I remember saying to myself when I was young that when I have kids, I will be a cool dad and be very different from my parents. I thought that my kids would approach me more like a friend and that we would amicably decide what we do together.
Then I grew up!
I advocate that as adults, we should reflect and decide the best course of action which benefits all where this is possible, especially with children. However, where it is not possible, we should do what is beneficial for the child without the need to always have a fifty-minute debate on the reason why. Don’t like the taste of medicine: tough, drink it. Want to stay on your phone until silly o’clock: nope, give me the phone.
I have read numerous studies and articles on strategies for classroom management, positive reinforcement, how to effectively parent and the rights of a child in the home as some examples. I can categorically say that the most effective way to bring up children is to show them tough love. Lots of emotional love and care, but have clear tight boundaries, with rewards and sanctions. A very traditional way. A clear differential between the parent and the child, or the teacher and the child.
Yes. We will discuss and where possible negotiate the parameters of the boundaries. However, once set, they are set. No wiggle room. You meet the conditions, well done. One toe or hair crosses the boundary, well my dear, you take the sanction. As a parent, how often have you told your child that you love them and hugged them tight with kisses to embarrass them? We tend to sometimes forget that we need to say and show our love and care. This demonstration is of course physical, but it is also similar by holding the line, through grit teeth at times, with boundaries.

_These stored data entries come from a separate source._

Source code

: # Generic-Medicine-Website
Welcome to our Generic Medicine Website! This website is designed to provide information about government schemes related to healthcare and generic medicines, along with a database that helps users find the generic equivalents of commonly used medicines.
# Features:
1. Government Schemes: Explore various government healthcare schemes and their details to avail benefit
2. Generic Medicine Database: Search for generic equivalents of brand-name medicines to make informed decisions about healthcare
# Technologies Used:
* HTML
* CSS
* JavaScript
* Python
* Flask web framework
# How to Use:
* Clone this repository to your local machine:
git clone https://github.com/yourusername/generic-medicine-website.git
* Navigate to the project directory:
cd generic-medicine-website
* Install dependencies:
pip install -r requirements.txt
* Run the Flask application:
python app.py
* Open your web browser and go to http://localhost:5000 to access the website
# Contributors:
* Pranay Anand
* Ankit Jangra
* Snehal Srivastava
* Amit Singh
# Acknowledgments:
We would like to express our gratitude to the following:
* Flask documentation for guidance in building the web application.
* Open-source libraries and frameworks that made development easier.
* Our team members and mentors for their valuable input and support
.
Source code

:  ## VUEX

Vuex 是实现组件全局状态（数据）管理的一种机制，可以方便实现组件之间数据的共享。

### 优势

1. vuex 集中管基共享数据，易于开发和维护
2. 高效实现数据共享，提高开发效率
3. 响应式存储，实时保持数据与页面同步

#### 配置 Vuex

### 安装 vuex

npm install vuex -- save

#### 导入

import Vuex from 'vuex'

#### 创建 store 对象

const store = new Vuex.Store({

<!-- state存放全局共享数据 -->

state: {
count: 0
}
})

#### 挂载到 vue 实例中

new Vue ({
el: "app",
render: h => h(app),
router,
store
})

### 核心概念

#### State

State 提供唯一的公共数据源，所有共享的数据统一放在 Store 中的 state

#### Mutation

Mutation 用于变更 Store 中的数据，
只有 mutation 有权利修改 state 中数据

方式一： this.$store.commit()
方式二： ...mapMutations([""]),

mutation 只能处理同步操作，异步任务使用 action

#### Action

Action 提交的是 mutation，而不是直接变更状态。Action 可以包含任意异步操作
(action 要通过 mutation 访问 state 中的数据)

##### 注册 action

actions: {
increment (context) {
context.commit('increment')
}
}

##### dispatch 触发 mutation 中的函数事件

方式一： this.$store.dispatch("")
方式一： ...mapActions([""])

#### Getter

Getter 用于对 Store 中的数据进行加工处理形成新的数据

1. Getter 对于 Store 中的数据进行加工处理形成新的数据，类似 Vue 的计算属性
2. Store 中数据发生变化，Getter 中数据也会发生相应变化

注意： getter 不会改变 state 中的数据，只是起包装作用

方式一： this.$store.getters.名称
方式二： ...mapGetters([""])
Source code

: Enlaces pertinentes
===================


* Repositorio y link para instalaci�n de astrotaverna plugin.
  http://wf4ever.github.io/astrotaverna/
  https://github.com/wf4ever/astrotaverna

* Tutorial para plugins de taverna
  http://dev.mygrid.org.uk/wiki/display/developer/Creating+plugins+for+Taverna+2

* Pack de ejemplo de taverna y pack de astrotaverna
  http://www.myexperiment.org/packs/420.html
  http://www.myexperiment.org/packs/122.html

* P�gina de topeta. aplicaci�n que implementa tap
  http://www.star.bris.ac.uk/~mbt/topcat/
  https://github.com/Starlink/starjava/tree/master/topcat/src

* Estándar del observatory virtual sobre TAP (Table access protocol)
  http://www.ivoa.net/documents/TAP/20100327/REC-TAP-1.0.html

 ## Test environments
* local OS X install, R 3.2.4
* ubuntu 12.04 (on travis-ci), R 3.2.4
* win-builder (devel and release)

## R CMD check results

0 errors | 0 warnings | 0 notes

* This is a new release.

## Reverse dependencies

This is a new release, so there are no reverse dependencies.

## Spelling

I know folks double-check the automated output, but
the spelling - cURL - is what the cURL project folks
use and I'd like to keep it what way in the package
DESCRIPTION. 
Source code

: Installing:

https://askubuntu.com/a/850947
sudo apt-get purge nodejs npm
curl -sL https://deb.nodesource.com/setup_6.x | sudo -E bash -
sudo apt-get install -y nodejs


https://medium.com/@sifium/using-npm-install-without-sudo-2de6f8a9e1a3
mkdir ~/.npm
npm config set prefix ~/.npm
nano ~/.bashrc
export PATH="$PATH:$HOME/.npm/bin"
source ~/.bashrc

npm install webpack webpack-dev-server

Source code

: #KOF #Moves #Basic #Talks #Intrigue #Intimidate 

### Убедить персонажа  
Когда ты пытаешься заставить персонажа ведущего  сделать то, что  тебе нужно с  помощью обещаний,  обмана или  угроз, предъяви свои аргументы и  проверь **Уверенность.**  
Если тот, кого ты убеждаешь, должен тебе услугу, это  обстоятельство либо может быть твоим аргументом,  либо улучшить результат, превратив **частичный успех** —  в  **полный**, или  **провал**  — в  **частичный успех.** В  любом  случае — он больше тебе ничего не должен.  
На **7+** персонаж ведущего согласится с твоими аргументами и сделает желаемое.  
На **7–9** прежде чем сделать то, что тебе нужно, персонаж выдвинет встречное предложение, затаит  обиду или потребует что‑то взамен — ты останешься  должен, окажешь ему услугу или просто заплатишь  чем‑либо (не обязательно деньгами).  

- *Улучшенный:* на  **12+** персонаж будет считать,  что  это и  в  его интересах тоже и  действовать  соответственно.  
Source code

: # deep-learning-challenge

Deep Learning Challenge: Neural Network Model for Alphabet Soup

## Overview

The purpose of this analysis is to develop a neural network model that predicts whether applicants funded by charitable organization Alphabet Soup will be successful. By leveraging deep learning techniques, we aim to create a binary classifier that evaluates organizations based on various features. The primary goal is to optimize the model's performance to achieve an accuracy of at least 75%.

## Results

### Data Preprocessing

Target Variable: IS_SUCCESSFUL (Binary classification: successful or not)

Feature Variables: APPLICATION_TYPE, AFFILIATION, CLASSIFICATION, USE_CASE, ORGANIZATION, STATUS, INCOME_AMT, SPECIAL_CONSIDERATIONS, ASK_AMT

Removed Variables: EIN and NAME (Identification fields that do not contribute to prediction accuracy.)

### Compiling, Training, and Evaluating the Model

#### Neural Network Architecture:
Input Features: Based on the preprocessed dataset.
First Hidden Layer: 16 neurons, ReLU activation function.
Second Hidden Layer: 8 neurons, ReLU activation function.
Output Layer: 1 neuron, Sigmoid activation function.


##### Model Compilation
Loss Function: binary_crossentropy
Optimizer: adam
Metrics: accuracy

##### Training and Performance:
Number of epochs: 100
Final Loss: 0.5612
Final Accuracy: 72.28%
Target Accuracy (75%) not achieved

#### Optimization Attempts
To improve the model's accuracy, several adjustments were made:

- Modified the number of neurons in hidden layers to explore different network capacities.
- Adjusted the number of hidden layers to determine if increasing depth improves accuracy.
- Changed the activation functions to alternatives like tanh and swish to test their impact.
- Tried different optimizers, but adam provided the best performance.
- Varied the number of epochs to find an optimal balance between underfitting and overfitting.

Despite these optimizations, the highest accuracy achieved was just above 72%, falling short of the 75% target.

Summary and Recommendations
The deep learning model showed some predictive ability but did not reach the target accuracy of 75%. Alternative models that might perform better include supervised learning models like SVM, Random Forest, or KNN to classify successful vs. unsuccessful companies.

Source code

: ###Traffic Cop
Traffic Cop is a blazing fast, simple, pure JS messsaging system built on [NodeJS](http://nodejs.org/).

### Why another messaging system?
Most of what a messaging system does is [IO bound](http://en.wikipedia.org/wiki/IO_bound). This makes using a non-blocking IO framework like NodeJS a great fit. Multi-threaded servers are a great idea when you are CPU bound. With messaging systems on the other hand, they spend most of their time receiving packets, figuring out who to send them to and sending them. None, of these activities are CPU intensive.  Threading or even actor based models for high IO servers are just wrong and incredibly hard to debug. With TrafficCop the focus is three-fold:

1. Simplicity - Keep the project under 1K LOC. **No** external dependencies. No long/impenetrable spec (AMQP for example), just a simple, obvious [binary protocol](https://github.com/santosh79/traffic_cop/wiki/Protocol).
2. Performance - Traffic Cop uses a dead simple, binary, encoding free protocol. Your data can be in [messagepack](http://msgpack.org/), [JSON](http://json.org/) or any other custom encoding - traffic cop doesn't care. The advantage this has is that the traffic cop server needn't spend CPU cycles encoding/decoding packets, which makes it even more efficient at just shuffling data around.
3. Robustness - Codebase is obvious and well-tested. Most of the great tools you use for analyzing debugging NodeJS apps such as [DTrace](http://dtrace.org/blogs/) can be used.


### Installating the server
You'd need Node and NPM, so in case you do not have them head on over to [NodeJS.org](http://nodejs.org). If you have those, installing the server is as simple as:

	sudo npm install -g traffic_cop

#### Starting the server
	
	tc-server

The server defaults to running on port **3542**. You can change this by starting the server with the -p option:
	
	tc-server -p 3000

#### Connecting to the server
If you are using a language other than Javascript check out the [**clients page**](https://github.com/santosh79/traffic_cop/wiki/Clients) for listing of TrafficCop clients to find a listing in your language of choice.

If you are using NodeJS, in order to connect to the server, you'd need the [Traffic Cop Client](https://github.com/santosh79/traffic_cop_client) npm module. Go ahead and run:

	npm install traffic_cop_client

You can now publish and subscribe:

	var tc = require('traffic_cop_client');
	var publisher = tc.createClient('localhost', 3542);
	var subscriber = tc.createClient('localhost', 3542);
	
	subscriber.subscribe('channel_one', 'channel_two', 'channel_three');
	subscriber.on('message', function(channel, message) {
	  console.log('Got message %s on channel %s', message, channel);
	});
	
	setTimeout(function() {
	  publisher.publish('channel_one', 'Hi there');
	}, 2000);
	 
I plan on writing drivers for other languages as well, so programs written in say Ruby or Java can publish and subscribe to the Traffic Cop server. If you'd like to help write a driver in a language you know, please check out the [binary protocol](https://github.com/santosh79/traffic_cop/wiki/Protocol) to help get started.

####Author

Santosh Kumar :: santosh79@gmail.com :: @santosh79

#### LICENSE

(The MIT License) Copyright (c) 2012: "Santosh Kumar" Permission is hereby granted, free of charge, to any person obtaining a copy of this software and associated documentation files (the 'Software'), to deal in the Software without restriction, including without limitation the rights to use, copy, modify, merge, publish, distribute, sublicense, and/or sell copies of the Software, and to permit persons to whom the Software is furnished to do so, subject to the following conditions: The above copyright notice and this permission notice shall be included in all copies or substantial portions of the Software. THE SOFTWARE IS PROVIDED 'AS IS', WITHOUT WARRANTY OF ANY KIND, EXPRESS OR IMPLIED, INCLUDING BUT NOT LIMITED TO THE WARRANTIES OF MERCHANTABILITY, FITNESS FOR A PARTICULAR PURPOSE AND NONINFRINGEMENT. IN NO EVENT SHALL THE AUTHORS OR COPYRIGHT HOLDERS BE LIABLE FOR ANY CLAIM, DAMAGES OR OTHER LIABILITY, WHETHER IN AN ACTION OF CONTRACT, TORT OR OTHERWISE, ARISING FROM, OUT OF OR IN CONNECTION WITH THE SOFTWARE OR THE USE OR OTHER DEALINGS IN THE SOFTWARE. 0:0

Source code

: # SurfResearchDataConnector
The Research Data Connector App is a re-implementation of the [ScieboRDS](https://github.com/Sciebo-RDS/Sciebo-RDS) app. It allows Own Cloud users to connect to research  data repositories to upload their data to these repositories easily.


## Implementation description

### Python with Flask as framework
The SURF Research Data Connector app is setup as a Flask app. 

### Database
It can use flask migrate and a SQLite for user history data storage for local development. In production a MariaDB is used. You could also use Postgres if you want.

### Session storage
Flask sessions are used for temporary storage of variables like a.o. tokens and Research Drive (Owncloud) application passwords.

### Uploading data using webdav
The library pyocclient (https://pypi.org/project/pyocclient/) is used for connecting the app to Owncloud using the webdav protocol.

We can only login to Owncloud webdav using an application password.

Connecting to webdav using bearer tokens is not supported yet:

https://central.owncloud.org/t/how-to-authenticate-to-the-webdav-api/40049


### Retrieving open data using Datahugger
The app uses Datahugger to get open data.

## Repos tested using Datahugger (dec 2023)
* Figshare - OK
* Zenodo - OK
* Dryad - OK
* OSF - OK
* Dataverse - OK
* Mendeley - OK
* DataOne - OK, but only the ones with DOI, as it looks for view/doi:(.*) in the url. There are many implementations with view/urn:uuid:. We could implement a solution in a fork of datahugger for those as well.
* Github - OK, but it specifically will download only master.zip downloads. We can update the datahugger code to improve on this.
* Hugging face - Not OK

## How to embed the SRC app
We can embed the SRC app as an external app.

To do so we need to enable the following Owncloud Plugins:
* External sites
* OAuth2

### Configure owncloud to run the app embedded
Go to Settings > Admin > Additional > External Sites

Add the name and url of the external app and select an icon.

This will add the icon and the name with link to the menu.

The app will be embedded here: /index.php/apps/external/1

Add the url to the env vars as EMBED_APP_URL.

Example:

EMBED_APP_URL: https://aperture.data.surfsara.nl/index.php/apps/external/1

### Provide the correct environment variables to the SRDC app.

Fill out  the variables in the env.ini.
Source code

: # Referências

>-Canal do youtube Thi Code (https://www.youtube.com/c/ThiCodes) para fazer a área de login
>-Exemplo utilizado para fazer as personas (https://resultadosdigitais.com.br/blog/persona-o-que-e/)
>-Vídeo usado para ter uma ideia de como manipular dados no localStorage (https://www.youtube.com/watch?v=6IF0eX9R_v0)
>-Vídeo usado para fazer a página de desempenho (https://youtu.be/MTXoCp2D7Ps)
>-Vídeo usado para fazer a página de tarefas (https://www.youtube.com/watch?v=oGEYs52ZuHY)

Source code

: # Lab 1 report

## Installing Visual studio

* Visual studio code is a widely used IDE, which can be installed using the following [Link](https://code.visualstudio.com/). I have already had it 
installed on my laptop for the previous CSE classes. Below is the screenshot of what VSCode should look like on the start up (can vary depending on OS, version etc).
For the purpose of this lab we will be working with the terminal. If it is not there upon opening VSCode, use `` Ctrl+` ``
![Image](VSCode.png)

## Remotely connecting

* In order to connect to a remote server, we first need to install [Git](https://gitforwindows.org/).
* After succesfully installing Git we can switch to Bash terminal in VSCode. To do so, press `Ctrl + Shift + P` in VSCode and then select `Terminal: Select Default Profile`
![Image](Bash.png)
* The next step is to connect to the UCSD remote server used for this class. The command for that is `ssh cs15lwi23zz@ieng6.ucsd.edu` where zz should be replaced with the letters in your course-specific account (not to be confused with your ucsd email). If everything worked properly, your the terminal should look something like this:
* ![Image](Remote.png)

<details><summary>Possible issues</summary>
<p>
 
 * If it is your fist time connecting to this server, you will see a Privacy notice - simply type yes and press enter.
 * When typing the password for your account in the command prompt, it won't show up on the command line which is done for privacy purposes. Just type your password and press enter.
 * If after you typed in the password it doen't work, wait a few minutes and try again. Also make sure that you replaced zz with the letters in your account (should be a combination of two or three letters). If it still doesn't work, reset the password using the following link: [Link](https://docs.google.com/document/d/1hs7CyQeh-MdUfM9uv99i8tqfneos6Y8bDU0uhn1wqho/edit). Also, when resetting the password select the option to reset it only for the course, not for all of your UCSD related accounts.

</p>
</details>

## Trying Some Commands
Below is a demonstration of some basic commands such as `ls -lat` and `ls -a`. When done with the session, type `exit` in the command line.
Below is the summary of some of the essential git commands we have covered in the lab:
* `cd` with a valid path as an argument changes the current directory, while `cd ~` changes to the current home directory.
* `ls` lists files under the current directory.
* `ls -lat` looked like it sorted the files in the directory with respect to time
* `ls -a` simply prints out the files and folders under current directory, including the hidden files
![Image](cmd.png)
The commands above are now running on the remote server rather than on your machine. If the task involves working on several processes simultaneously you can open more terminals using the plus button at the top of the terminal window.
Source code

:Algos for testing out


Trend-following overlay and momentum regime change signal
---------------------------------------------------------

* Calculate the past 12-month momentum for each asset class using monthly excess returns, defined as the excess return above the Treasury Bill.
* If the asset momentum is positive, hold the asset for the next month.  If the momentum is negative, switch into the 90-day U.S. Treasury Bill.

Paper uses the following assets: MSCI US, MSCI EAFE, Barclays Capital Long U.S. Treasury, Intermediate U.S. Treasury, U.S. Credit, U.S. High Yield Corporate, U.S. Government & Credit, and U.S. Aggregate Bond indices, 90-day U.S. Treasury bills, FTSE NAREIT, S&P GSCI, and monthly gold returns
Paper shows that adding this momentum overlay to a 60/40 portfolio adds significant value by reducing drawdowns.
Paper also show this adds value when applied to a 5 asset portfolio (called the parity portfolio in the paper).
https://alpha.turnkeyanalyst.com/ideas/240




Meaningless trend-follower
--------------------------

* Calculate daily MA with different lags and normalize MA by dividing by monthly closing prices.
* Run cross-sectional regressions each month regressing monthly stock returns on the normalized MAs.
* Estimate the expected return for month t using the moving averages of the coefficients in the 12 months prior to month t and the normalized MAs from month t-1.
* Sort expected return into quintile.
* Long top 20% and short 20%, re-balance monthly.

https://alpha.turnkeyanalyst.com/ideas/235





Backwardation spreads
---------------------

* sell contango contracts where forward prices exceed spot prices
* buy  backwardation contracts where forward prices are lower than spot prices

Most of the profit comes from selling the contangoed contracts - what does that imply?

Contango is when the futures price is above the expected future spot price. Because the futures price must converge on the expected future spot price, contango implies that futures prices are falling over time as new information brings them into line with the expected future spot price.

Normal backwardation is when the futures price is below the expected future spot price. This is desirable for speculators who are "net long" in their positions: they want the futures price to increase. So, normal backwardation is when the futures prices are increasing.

It is easy to capitulate to or negotiate with the child who pushes at set boundaries. It is harder to remain resilient, especially if there has been a pattern or routine of children getting their way. We all do draw the line somewhere, but the magic is knowing where to draw that line, when and how to move it as children become older and how to not budge. Like in art, you can be shown many ways to draw. You can read about it, view wonderful pieces or even discuss the grandeur of the strokes you see. It is only when you pick up the pencil/paintbrush yourself that you realise the difficulty. Then practise and repetition makes it easier.
Many of us look back at our own childhood fondly and recognise the tough love provided by our parents were demonstrations of their love and care. We may laugh and joke about it, but so, so many of us recognise that it was our parents, behaving as parents, forcing us to take the medicine even if we didn’t want to, that has made us who we are today. We love them back for this and believe it or not your children will love you back similarly.